◆ ABOUT THIS TASK: In the excerpt on India's foreign relations, recast the paragraph beginning "Russia literally brushed off" as a short bulleted list that keeps its main facts.

Even worse, Reporters Without Borders (RSF), one of the world’s biggest NGO has identified 37 leaders including PM Modi as ‘predators of press freedom’. In the World Press Freedom Index (2021), India ranks 142 out 180 countries. 

Having said all these, can India still be called democratic? Just because the Indian parliament has bestowed some fundamental rights such as right to vote and freedom of speech and expression, can India be considered as a state that is governed by the people, of the people and for the people?


Its true that we maintain close relations with the middle east countries, but we have grown extremely distant to our own neighbour countries such as Bangladesh and Sri Lanka. In a rare expression of friendship, Sri Lanka issued two coins to commemorate the 100th anniversary of Chinese communist party. Sri Lanka considers China as its sincere friend; it owes more than 5 billion in loans to the latter.

We promised to supply vaccines to countries such as Sri Lanka and Bhutan, but we faltered in delivering them vaccines due to vaccine shortage and surge in covid cases within our country. We failed to uphold our promises to our friends, while China has been extending loans to Sri Lanka, Bhutan, Bangladesh, Nepal and Maldives.

China’s OBOR project is a strategic vehicle that runs with the oil of military interests using wheels of monetary gains. Thereby all countries of geo-strategic interests to us are trapped by this project of debt-trap diplomacy.

We do not have the financial resources to support South Asia or Southeast Asian countries like China and our economic policies such as Make in India and Atmanirbhar Bharat does not guarantee a financially progressive future for India.


In the time of cold war, it was Pakistan-US-China nexus but today, it is Pakistan-China-Russia nexus, and the latter combo is way stronger than ever before.

Our relationship with China post Galwan clash is dismal. We do not even have smooth economic relationship with Pakistan and the Pulwama attack and Kashmir issue further intensified the dissension between India and Pakistan.  On the other hand, with CPEC, China has established a naval base in Gwadar that runs through POK region thereby posing huge security threat to India.

Post-independence, we had true friends such as USSR but today, do we have any reliable friends to look forward in the time of threats?

Russia literally brushed off Galwan clash as a bilateral issue between India and China even though China had occupied key areas in the region.  Russia and China have engaged in joint military exercises for many years and have started construction of 4 nuclear power plants in 2 Chinese cities namely Lianyungang and Xingcheng. India’s vision of Indo-pacific and Quad alliance does not sit well with Russia and the latter shares a similar view with Pakistan on the Afghan crisis strongly differing from India.

Growing distant and allowing mistrust to brew in the mind of Russia and perpetual incrimination of Pakistan in the name of condemning terrorism is not conducive to strategic interests of India in the long run.

Do we have a clear-cut policy directive or strategy to tackle China? The fact is China is beyond reach for a wobbling country like India. Strong and strategic alliances, friendly or at the least sustained economic relations with Russia and Pakistan is of utmost importance to have a check on the rose dragon.


Recently, our Health minister, Education minister, IT minister, Environment minister and many more resigned in the backdrop of mismanagement of second wave of covid pandemic. Symbolic tactics that too used in a belated time is a futile exercise. While it is impossible to compete with China in all spheres and rely on USA for defence technology but it’s possible to make clever use of China-US cold war and Superpower alliances to the best of our needs. Strong rational policies especially in the domain of maritime security need to be formulated and national priorities need to be clearly identified based on which the country need to approach the domestic and the global challenges.

◆ DATA RECORDS:
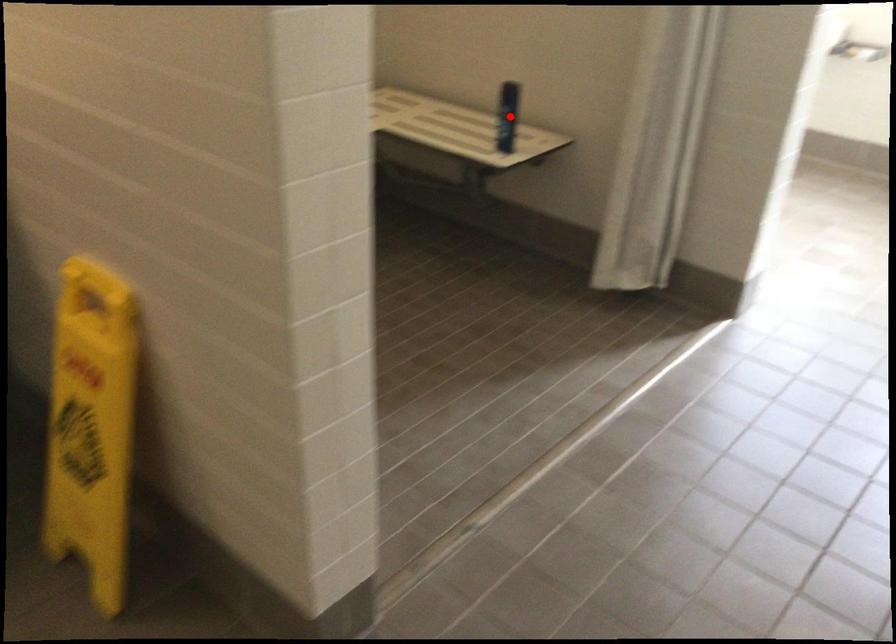
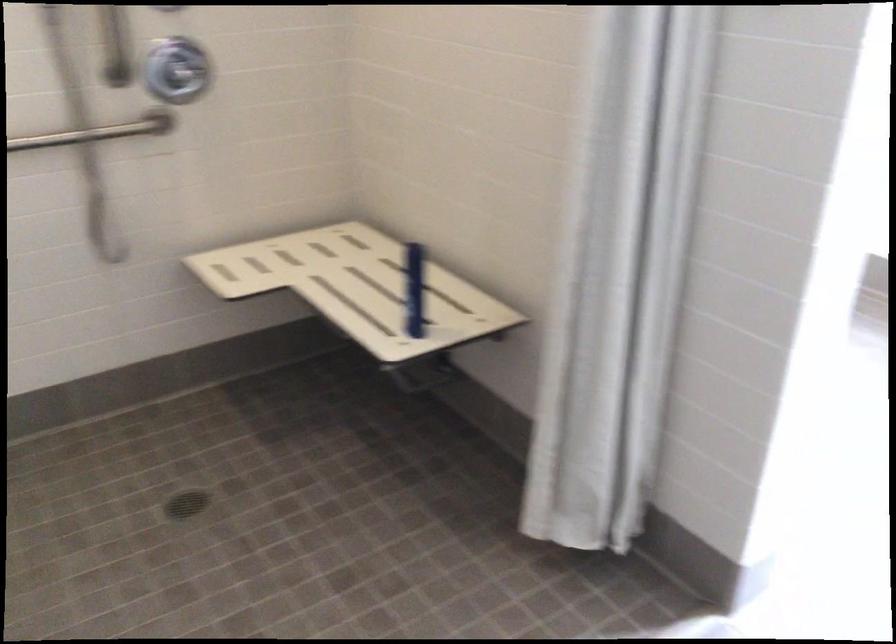
Question: I am providing you with two images of the same scene from different viewpoints. Given a red point in image1, look at the same physical point in image2. Is it:

Choices:
 (A) Closer to the viewpoint
 (B) Farther from the viewpoint

Answer: (A)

◆ YOUR SOLUTION:
- Russia dismissed the Galwan clash as a bilateral issue between India and China, even though China had occupied key areas in the region.
- Russia and China have held joint military exercises for many years.
- The two countries have begun building four nuclear power plants in two Chinese cities, Lianyungang and Xingcheng.
- India's Indo-Pacific vision and the Quad alliance do not sit well with Russia.
- Russia shares Pakistan's view on the Afghan crisis, which differs strongly from India's.